(What is expected)
All entries must be given again in full, exactly as they were supplied.

[Saved entries]
__________

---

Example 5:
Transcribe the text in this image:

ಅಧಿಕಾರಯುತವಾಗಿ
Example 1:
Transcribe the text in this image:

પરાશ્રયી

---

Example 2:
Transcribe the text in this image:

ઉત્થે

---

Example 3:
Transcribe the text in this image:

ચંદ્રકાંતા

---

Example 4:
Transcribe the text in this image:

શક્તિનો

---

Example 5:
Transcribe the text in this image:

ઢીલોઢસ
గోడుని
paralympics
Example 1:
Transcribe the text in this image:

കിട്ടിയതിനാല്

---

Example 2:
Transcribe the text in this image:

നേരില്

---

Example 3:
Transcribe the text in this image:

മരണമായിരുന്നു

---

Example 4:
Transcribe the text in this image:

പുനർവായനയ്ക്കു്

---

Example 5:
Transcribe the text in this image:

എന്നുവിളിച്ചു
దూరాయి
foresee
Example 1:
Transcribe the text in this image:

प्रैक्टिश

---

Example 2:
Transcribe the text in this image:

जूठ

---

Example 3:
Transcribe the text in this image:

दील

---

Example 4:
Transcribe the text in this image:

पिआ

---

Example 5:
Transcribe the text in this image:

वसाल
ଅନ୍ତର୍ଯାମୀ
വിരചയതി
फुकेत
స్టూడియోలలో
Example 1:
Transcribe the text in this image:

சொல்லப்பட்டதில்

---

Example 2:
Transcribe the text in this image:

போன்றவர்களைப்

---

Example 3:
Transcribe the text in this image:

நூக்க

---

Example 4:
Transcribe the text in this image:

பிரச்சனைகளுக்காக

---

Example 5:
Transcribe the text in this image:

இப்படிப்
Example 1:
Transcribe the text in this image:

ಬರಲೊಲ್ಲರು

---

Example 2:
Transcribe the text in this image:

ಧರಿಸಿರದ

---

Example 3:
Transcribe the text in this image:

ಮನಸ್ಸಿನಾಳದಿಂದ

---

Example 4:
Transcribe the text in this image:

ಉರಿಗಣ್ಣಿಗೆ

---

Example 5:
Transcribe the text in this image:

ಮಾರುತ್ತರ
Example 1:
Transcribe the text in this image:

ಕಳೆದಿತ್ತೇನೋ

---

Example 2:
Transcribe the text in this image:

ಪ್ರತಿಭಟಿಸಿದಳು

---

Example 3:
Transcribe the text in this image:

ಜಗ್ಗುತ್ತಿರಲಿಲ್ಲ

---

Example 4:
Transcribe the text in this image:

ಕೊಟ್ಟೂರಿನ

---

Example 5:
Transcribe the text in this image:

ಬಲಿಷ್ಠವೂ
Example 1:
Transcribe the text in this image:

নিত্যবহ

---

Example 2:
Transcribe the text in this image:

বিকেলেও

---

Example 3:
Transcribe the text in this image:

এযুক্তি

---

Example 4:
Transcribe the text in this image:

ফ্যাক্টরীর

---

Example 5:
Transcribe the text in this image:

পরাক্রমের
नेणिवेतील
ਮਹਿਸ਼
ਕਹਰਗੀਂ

__________

(Solution for this problem)
---

Example 5:
Transcribe the text in this image:

ಅಧಿಕಾರಯುತವಾಗಿ
Example 1:
Transcribe the text in this image:

પરાશ્રયી

---

Example 2:
Transcribe the text in this image:

ઉત્થે

---

Example 3:
Transcribe the text in this image:

ચંદ્રકાંતા

---

Example 4:
Transcribe the text in this image:

શક્તિનો

---

Example 5:
Transcribe the text in this image:

ઢીલોઢસ
గోడుని
paralympics
Example 1:
Transcribe the text in this image:

കിട്ടിയതിനാല്

---

Example 2:
Transcribe the text in this image:

നേരില്

---

Example 3:
Transcribe the text in this image:

മരണമായിരുന്നു

---

Example 4:
Transcribe the text in this image:

പുനർവായനയ്ക്കു്

---

Example 5:
Transcribe the text in this image:

എന്നുവിളിച്ചു
దూరాయి
foresee
Example 1:
Transcribe the text in this image:

प्रैक्टिश

---

Example 2:
Transcribe the text in this image:

जूठ

---

Example 3:
Transcribe the text in this image:

दील

---

Example 4:
Transcribe the text in this image:

पिआ

---

Example 5:
Transcribe the text in this image:

वसाल
ଅନ୍ତର୍ଯାମୀ
വിരചയതി
फुकेत
స్టూడియోలలో
Example 1:
Transcribe the text in this image:

சொல்லப்பட்டதில்

---

Example 2:
Transcribe the text in this image:

போன்றவர்களைப்

---

Example 3:
Transcribe the text in this image:

நூக்க

---

Example 4:
Transcribe the text in this image:

பிரச்சனைகளுக்காக

---

Example 5:
Transcribe the text in this image:

இப்படிப்
Example 1:
Transcribe the text in this image:

ಬರಲೊಲ್ಲರು

---

Example 2:
Transcribe the text in this image:

ಧರಿಸಿರದ

---

Example 3:
Transcribe the text in this image:

ಮನಸ್ಸಿನಾಳದಿಂದ

---

Example 4:
Transcribe the text in this image:

ಉರಿಗಣ್ಣಿಗೆ

---

Example 5:
Transcribe the text in this image:

ಮಾರುತ್ತರ
Example 1:
Transcribe the text in this image:

ಕಳೆದಿತ್ತೇನೋ

---

Example 2:
Transcribe the text in this image:

ಪ್ರತಿಭಟಿಸಿದಳು

---

Example 3:
Transcribe the text in this image:

ಜಗ್ಗುತ್ತಿರಲಿಲ್ಲ

---

Example 4:
Transcribe the text in this image:

ಕೊಟ್ಟೂರಿನ

---

Example 5:
Transcribe the text in this image:

ಬಲಿಷ್ಠವೂ
Example 1:
Transcribe the text in this image:

নিত্যবহ

---

Example 2:
Transcribe the text in this image:

বিকেলেও

---

Example 3:
Transcribe the text in this image:

এযুক্তি

---

Example 4:
Transcribe the text in this image:

ফ্যাক্টরীর

---

Example 5:
Transcribe the text in this image:

পরাক্রমের
नेणिवेतील
ਮਹਿਸ਼
ਕਹਰਗੀਂ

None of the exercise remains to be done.